Blanco is what you'd expect of a Mexican restaurant at the Biltmore: stepped up versions of your typical favorites such as burritos, enchiladas, and tacos of course :). We started with the ceviche ($13). It was presented beautifully with a lot of seafood (lump crab and shrimp) and vegetables in a delightful tangy citrus marinade. There were a lot of very roughly chopped, large chunks of vegetables such as cucumber and celery in it though which made it hard to eat with tortilla chips without cutting them into smaller pieces. The largest piece I saw was a 2 inch section of celery. They definitely like everything large and chunky in that ceviche!

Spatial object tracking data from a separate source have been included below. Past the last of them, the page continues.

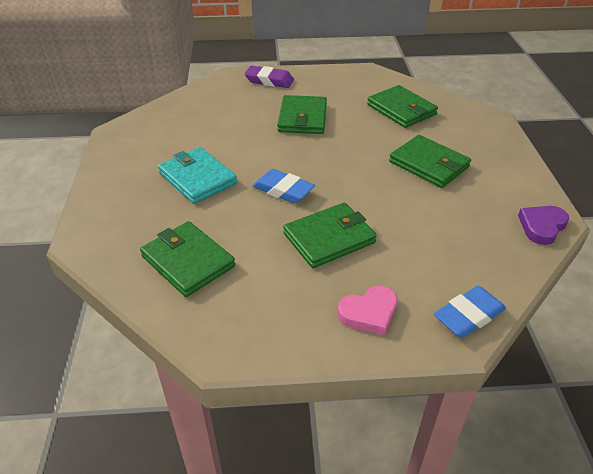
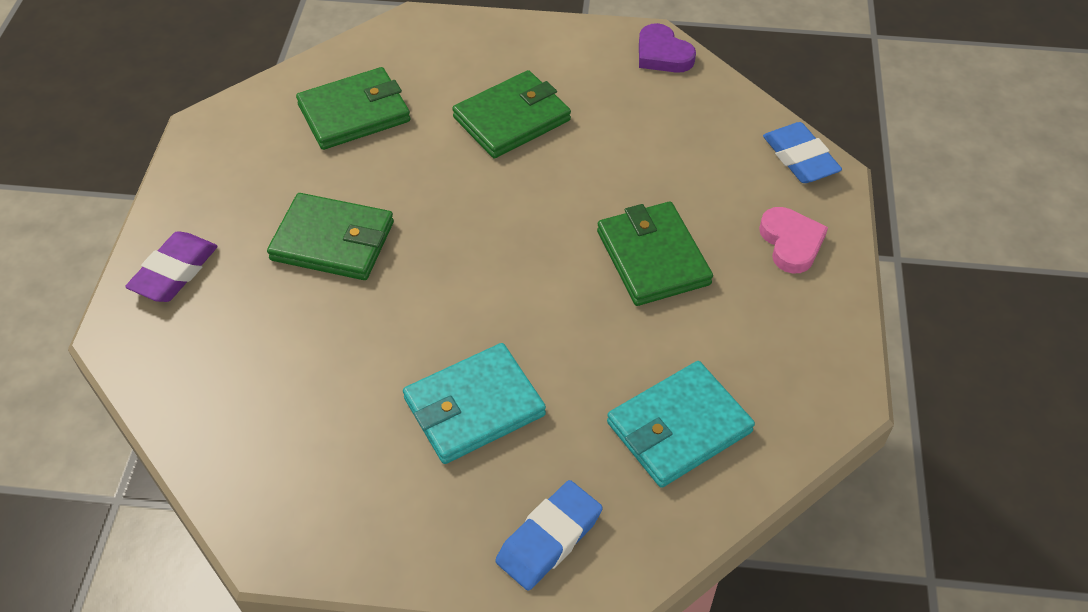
camera: 80 degrees left, 10 degrees up
green wallet [140,221,235,297] -> turquoise wallet [607,361,755,488]
blue eraser [253,169,315,204] -> blue eraser moved to [495,480,603,590]

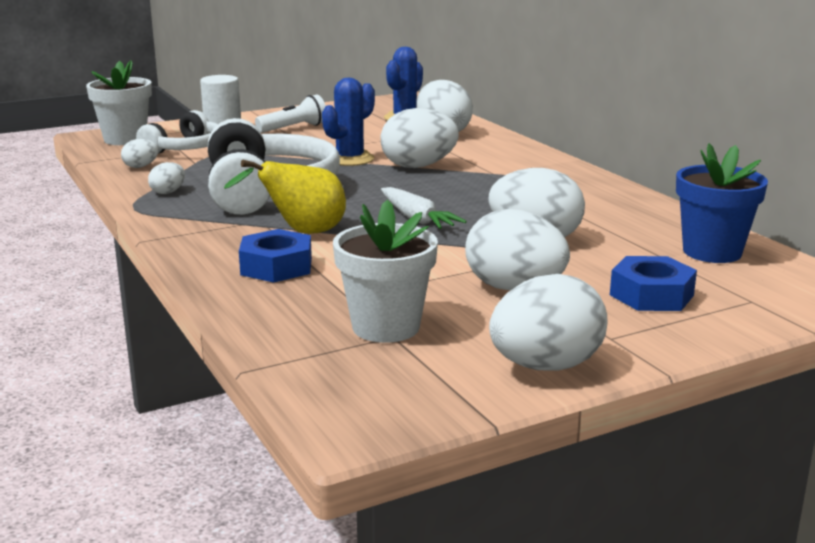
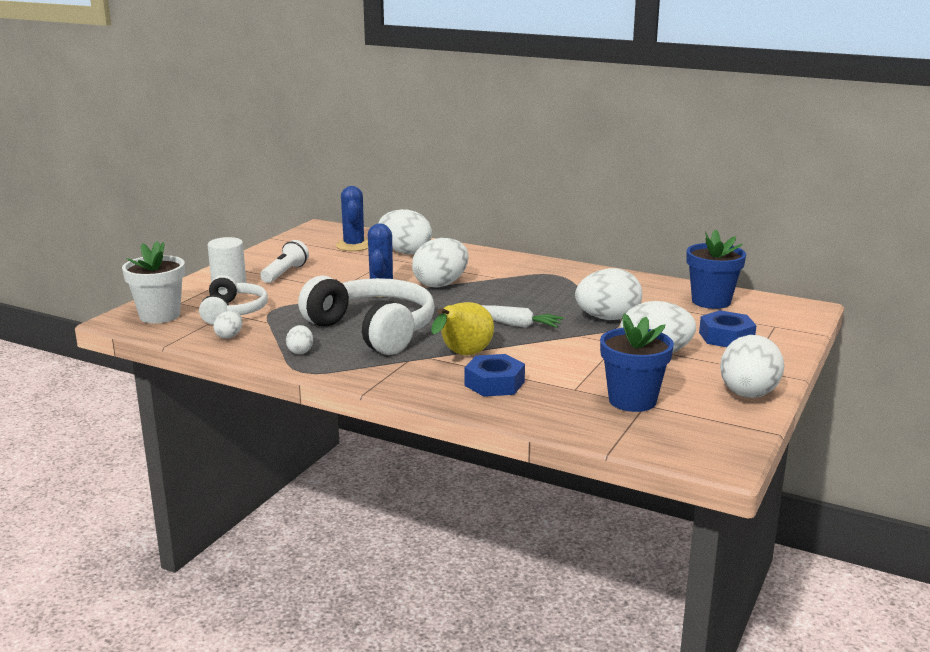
camera: 35 degrees left, 0 degrees up
white flower pot [333,200,438,343] -> blue flower pot [600,313,674,412]

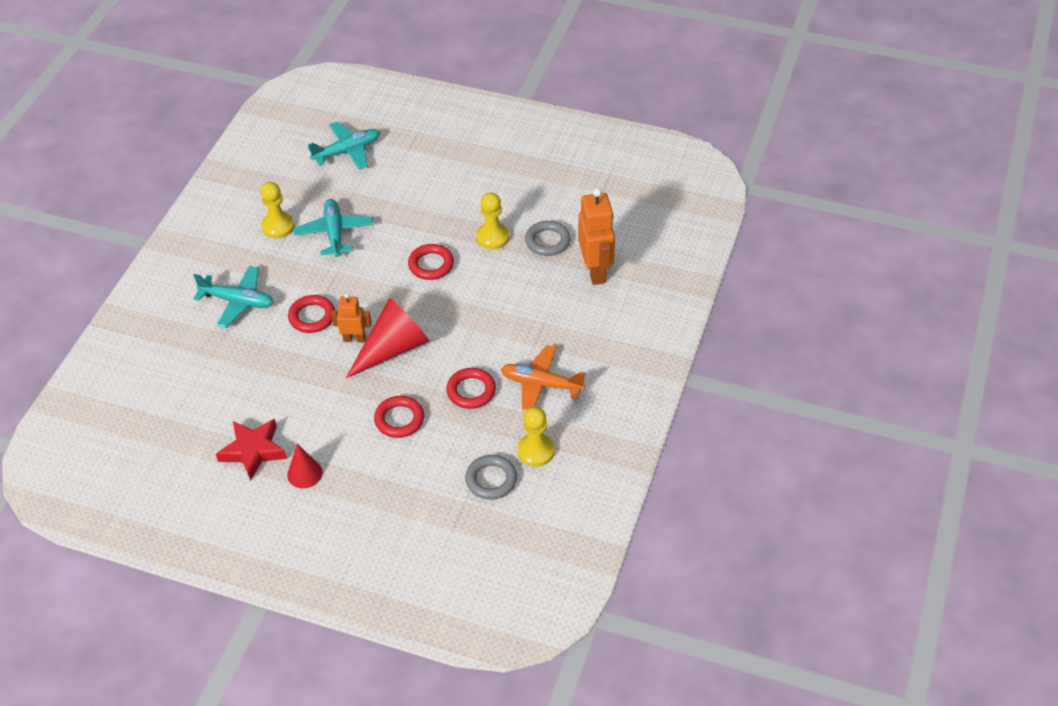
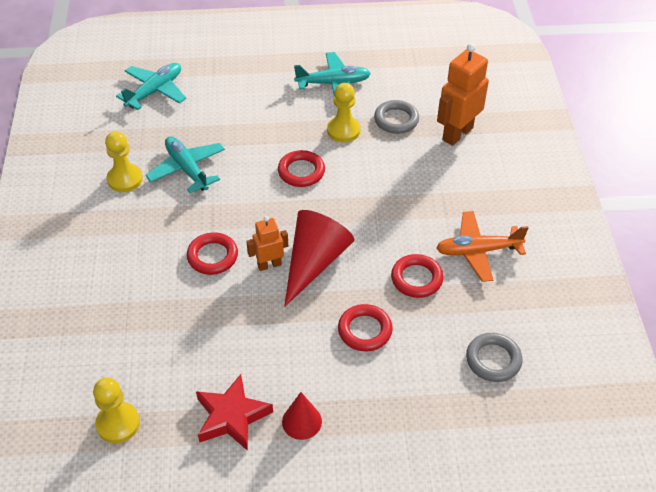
camera: 25 degrees left, 0 degrees up
turquoise plane [193,266,274,328] -> turquoise plane moved to [294,52,371,97]
yellow pawn [517,407,555,467] -> yellow pawn moved to [93,378,140,443]
orange robot [578,188,615,285] -> orange robot turned 105 degrees counterclockwise [437,43,489,146]

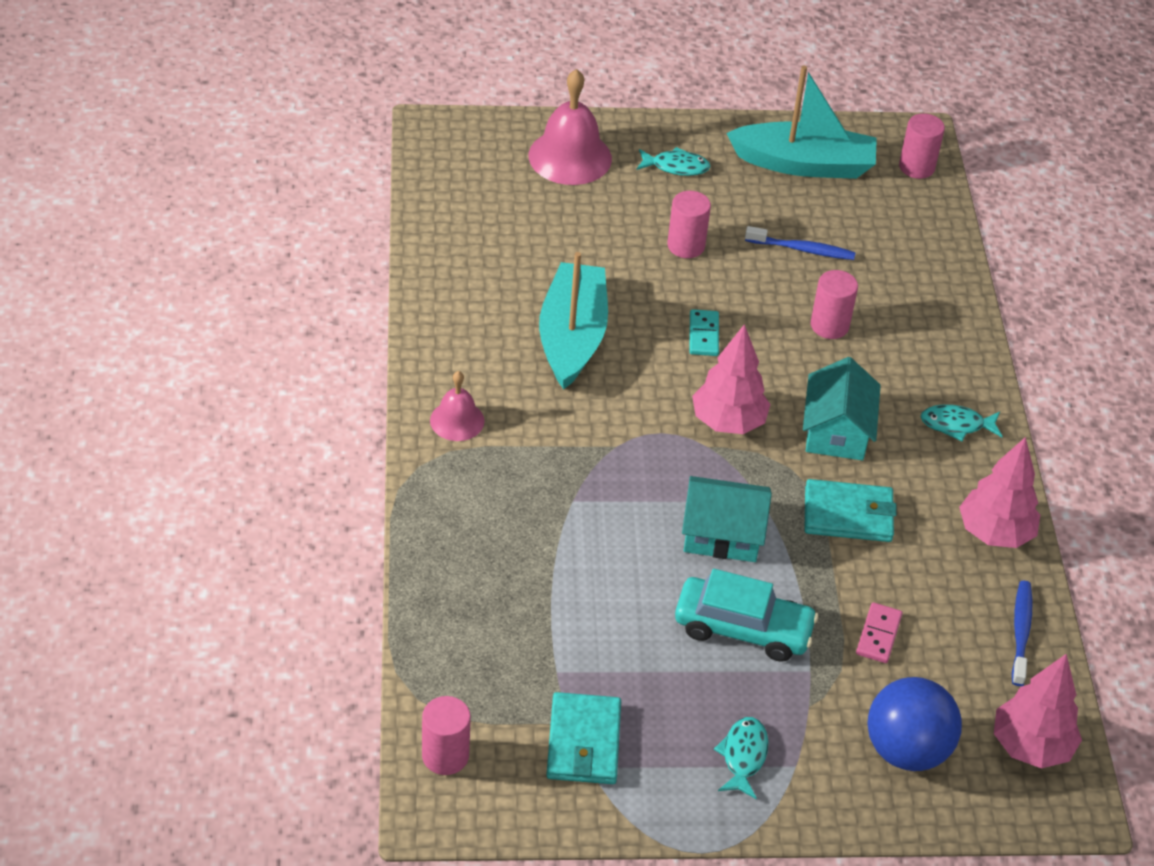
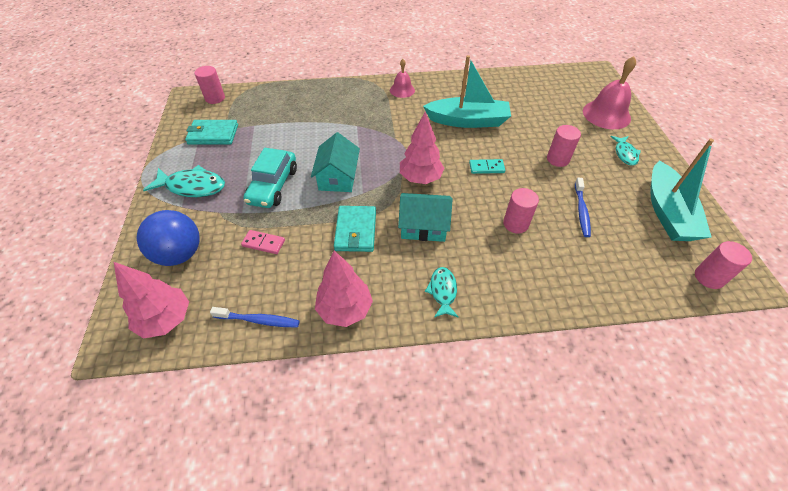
camera: 90 degrees right, 5 degrees up
turquoise fish [714,717,769,799] -> turquoise fish [143,165,225,197], size x1.63

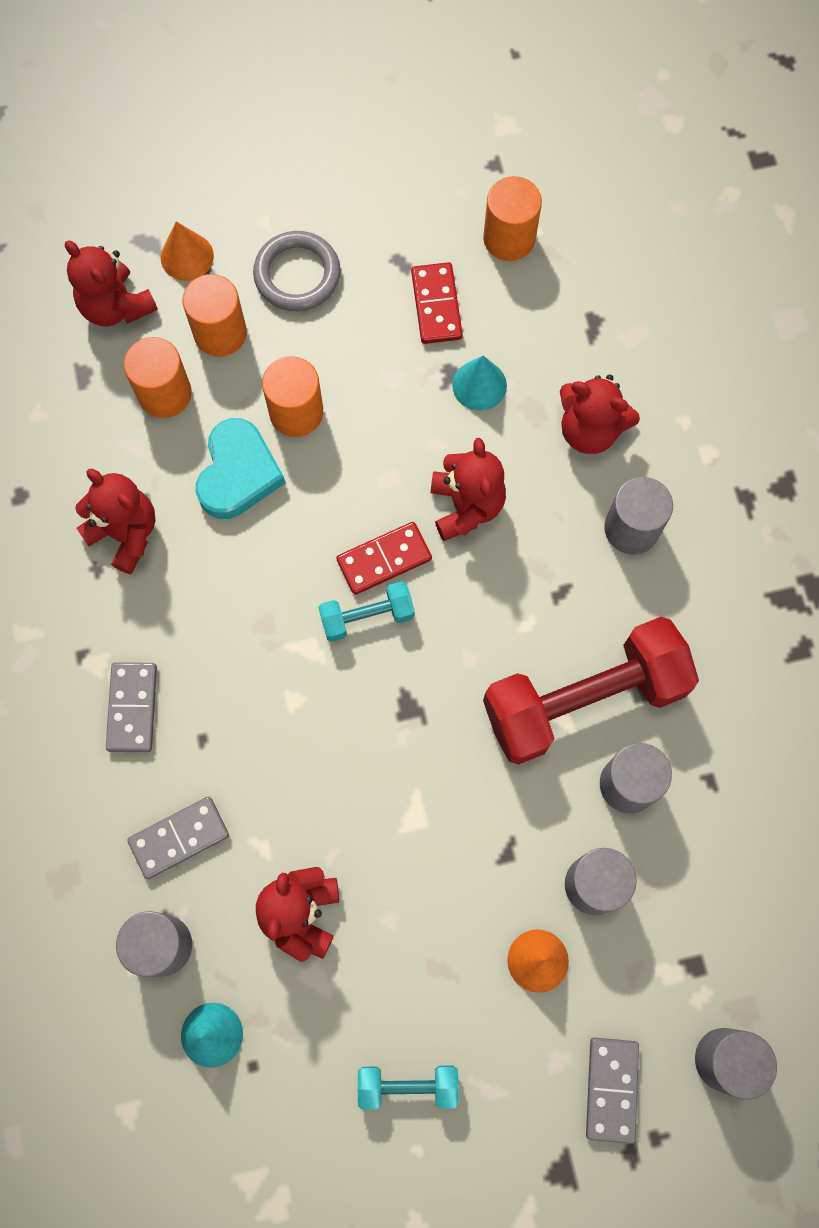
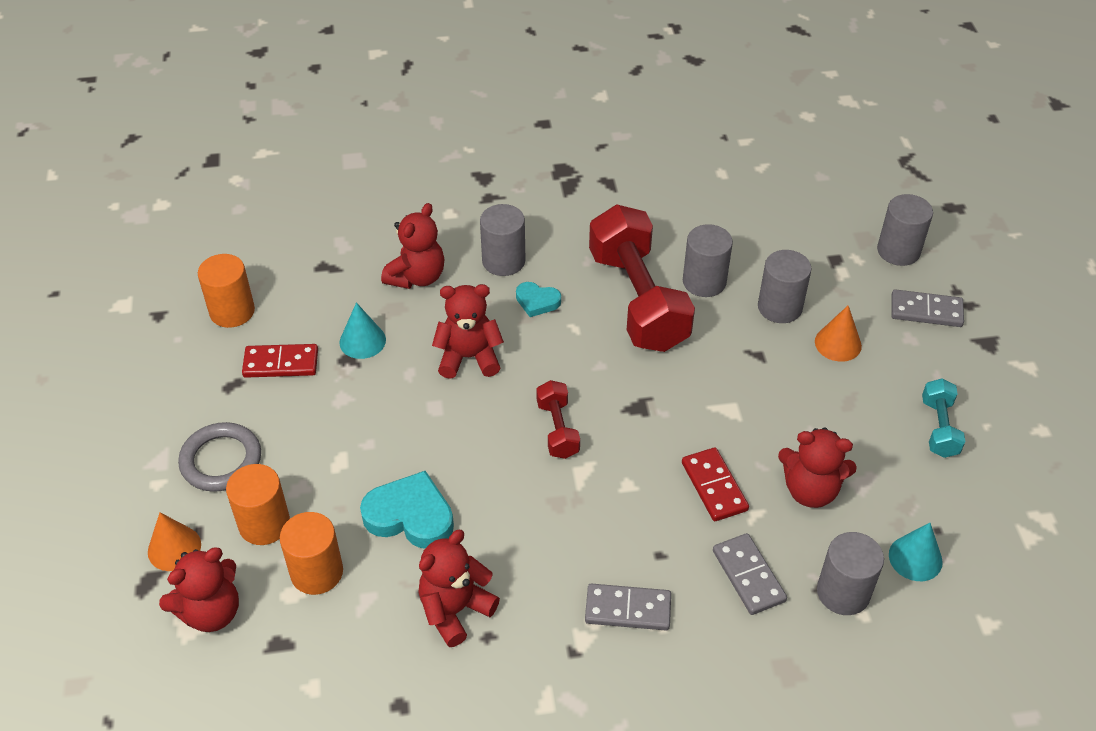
camera: 85 degrees left, 25 degrees down
orange cylinder [262,356,323,437] -> none
turquoise dumbbell [318,581,415,642] -> red dumbbell [537,380,580,459]
red domino [336,522,432,595] -> red domino moved to [682,447,749,521]
none -> turquoise heart [516,282,561,317]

I ordered the chicken mole which had a lovely kaleidoscope of colors on my plate from the earthy colored chicken, reddish Spanish rice, and multicolored vegetables topping the plate. The chicken was tender but there were a few bits of gristle in some bites I took, and the mole sauce was good but very sweet compared to other versions I've tried.
Service was attentive and drinks were refilled as needed. Our total for 4 iced teas, one appetizer and 4 entrees was around $85.
Overall it was a pleasant meal and if I'm in the area its a good option for dining.